Go through the entries below and print, exactly, the lines starting at the one with "#fff; stroke-width: 10" and ending at the one with "M219,177l1,-78", keeping both ends and no others.

**Stored data entries:**
==========

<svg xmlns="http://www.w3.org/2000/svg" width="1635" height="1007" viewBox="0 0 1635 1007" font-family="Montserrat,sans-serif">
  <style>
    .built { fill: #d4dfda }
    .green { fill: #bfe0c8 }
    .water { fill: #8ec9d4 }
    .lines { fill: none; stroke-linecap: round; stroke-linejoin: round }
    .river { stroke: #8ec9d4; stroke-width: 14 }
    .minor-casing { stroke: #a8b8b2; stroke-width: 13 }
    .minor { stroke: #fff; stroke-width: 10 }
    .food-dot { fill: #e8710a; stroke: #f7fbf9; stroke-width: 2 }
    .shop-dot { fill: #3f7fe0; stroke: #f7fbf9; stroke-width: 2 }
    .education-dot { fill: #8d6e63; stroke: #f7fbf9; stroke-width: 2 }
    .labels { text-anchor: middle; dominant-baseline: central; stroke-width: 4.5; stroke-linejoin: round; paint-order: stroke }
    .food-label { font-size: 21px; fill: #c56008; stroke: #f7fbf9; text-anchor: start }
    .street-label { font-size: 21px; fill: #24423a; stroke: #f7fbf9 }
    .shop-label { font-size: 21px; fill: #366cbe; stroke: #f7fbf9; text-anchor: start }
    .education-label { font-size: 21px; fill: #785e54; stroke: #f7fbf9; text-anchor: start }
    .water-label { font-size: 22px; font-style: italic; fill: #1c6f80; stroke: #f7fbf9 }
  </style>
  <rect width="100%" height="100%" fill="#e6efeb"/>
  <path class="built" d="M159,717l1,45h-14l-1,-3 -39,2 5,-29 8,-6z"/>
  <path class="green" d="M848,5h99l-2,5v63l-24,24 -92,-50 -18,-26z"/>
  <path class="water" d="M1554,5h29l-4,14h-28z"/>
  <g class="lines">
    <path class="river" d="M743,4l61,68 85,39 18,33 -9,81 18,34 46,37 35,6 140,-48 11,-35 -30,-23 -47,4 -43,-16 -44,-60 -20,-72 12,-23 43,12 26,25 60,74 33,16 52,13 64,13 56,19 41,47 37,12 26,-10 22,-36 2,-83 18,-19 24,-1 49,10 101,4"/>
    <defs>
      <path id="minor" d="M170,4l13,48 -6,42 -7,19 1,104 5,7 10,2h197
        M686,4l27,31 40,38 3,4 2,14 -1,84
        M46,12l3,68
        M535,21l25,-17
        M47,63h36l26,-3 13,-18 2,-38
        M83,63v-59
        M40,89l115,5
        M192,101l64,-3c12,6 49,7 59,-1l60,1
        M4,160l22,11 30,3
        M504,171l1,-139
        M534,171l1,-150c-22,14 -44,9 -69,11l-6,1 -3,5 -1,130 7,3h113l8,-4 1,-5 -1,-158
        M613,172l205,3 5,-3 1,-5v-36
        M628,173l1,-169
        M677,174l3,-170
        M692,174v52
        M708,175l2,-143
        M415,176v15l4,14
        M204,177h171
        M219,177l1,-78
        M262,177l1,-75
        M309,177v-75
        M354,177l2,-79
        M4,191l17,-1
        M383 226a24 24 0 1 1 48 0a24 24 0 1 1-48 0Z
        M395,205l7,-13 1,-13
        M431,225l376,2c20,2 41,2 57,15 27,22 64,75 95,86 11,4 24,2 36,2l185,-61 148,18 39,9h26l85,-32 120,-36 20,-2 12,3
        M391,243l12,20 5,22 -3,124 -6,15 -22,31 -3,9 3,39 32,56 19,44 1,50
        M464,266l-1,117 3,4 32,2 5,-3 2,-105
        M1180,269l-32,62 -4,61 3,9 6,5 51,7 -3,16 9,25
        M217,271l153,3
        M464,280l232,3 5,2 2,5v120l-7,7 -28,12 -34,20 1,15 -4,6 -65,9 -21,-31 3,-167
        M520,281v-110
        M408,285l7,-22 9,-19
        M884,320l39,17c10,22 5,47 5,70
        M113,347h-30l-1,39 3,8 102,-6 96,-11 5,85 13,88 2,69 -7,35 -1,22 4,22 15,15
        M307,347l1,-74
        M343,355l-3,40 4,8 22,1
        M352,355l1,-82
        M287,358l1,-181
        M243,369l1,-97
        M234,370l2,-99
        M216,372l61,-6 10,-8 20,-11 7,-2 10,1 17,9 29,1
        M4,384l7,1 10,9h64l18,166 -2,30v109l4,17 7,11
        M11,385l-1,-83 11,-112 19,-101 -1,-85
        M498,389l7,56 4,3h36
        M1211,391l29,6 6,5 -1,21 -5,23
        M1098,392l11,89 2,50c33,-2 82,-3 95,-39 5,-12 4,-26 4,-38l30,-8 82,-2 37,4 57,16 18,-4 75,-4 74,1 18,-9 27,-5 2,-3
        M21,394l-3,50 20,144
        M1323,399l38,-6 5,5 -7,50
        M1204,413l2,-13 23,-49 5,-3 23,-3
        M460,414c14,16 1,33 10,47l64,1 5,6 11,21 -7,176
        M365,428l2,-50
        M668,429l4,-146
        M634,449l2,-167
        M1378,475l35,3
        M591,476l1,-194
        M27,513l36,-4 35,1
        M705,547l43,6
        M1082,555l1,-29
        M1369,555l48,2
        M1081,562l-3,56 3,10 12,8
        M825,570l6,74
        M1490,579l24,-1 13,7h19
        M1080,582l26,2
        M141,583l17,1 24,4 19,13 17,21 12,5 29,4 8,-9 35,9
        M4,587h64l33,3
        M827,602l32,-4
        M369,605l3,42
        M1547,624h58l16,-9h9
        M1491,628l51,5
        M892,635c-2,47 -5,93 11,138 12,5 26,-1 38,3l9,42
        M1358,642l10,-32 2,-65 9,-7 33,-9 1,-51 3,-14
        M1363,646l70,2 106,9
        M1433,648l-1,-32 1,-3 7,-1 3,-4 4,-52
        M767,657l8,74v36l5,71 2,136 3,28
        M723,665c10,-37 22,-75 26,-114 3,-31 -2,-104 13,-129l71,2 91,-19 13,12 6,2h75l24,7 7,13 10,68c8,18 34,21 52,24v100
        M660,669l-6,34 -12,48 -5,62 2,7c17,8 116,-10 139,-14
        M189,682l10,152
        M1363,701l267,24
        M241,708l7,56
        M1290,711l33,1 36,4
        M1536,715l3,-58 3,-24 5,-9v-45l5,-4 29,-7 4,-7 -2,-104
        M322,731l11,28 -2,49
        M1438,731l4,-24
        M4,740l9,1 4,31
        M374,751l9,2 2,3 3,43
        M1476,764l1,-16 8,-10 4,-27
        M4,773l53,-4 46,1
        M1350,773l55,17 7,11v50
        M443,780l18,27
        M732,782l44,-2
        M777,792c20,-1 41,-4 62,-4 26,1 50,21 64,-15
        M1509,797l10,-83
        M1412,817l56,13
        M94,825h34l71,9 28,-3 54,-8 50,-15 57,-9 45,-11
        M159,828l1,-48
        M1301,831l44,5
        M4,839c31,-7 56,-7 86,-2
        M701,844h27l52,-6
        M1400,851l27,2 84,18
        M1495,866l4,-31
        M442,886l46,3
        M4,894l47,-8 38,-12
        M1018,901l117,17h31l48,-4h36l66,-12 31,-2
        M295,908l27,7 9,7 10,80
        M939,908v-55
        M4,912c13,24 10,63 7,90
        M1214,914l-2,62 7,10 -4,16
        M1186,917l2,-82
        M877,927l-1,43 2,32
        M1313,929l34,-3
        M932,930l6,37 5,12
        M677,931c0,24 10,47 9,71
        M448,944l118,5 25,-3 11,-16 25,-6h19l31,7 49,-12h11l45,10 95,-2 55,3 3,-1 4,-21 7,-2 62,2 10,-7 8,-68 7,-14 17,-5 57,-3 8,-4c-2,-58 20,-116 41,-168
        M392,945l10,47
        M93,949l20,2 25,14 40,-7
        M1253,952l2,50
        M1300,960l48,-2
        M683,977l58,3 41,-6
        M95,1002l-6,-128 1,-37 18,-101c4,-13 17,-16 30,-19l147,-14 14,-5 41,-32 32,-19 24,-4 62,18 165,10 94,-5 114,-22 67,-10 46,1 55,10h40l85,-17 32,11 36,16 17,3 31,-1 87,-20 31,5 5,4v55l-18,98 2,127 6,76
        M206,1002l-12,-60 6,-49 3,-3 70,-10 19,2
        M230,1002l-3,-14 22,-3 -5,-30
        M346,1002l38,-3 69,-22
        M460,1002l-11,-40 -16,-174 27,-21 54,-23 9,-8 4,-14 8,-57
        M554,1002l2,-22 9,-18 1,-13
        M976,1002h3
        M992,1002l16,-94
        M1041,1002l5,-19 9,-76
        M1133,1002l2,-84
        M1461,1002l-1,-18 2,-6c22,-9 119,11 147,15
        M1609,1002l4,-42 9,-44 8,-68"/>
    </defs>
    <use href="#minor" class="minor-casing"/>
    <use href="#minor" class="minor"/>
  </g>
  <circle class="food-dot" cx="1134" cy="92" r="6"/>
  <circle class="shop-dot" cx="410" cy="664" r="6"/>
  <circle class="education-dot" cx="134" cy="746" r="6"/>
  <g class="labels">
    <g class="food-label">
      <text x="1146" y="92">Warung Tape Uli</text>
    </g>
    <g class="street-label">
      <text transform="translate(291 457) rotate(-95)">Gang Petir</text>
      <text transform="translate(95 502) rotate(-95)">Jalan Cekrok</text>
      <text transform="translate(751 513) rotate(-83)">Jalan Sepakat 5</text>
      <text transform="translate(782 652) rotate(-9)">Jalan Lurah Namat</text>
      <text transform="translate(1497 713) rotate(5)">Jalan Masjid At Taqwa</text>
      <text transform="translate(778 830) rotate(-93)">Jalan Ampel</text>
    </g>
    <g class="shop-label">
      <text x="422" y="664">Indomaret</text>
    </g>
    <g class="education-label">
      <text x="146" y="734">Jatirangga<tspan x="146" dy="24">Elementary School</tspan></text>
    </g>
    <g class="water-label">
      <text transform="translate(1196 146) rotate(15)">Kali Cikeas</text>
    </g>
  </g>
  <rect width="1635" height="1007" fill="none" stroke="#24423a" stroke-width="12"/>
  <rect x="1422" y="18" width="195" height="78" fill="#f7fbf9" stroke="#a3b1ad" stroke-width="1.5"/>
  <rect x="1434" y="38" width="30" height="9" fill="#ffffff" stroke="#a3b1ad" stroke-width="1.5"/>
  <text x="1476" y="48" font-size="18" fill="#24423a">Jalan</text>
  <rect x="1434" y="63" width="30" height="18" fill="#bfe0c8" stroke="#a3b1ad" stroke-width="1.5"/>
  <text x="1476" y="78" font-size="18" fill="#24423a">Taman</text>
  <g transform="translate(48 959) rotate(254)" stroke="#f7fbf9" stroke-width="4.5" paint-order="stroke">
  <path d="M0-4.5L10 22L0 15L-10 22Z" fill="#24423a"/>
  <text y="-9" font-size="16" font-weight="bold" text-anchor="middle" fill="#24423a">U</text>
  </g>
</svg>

==========

**EXPECTED ANSWER:**
    .minor { stroke: #fff; stroke-width: 10 }
    .food-dot { fill: #e8710a; stroke: #f7fbf9; stroke-width: 2 }
    .shop-dot { fill: #3f7fe0; stroke: #f7fbf9; stroke-width: 2 }
    .education-dot { fill: #8d6e63; stroke: #f7fbf9; stroke-width: 2 }
    .labels { text-anchor: middle; dominant-baseline: central; stroke-width: 4.5; stroke-linejoin: round; paint-order: stroke }
    .food-label { font-size: 21px; fill: #c56008; stroke: #f7fbf9; text-anchor: start }
    .street-label { font-size: 21px; fill: #24423a; stroke: #f7fbf9 }
    .shop-label { font-size: 21px; fill: #366cbe; stroke: #f7fbf9; text-anchor: start }
    .education-label { font-size: 21px; fill: #785e54; stroke: #f7fbf9; text-anchor: start }
    .water-label { font-size: 22px; font-style: italic; fill: #1c6f80; stroke: #f7fbf9 }
  </style>
  <rect width="100%" height="100%" fill="#e6efeb"/>
  <path class="built" d="M159,717l1,45h-14l-1,-3 -39,2 5,-29 8,-6z"/>
  <path class="green" d="M848,5h99l-2,5v63l-24,24 -92,-50 -18,-26z"/>
  <path class="water" d="M1554,5h29l-4,14h-28z"/>
  <g class="lines">
    <path class="river" d="M743,4l61,68 85,39 18,33 -9,81 18,34 46,37 35,6 140,-48 11,-35 -30,-23 -47,4 -43,-16 -44,-60 -20,-72 12,-23 43,12 26,25 60,74 33,16 52,13 64,13 56,19 41,47 37,12 26,-10 22,-36 2,-83 18,-19 24,-1 49,10 101,4"/>
    <defs>
      <path id="minor" d="M170,4l13,48 -6,42 -7,19 1,104 5,7 10,2h197
        M686,4l27,31 40,38 3,4 2,14 -1,84
        M46,12l3,68
        M535,21l25,-17
        M47,63h36l26,-3 13,-18 2,-38
        M83,63v-59
        M40,89l115,5
        M192,101l64,-3c12,6 49,7 59,-1l60,1
        M4,160l22,11 30,3
        M504,171l1,-139
        M534,171l1,-150c-22,14 -44,9 -69,11l-6,1 -3,5 -1,130 7,3h113l8,-4 1,-5 -1,-158
        M613,172l205,3 5,-3 1,-5v-36
        M628,173l1,-169
        M677,174l3,-170
        M692,174v52
        M708,175l2,-143
        M415,176v15l4,14
        M204,177h171
        M219,177l1,-78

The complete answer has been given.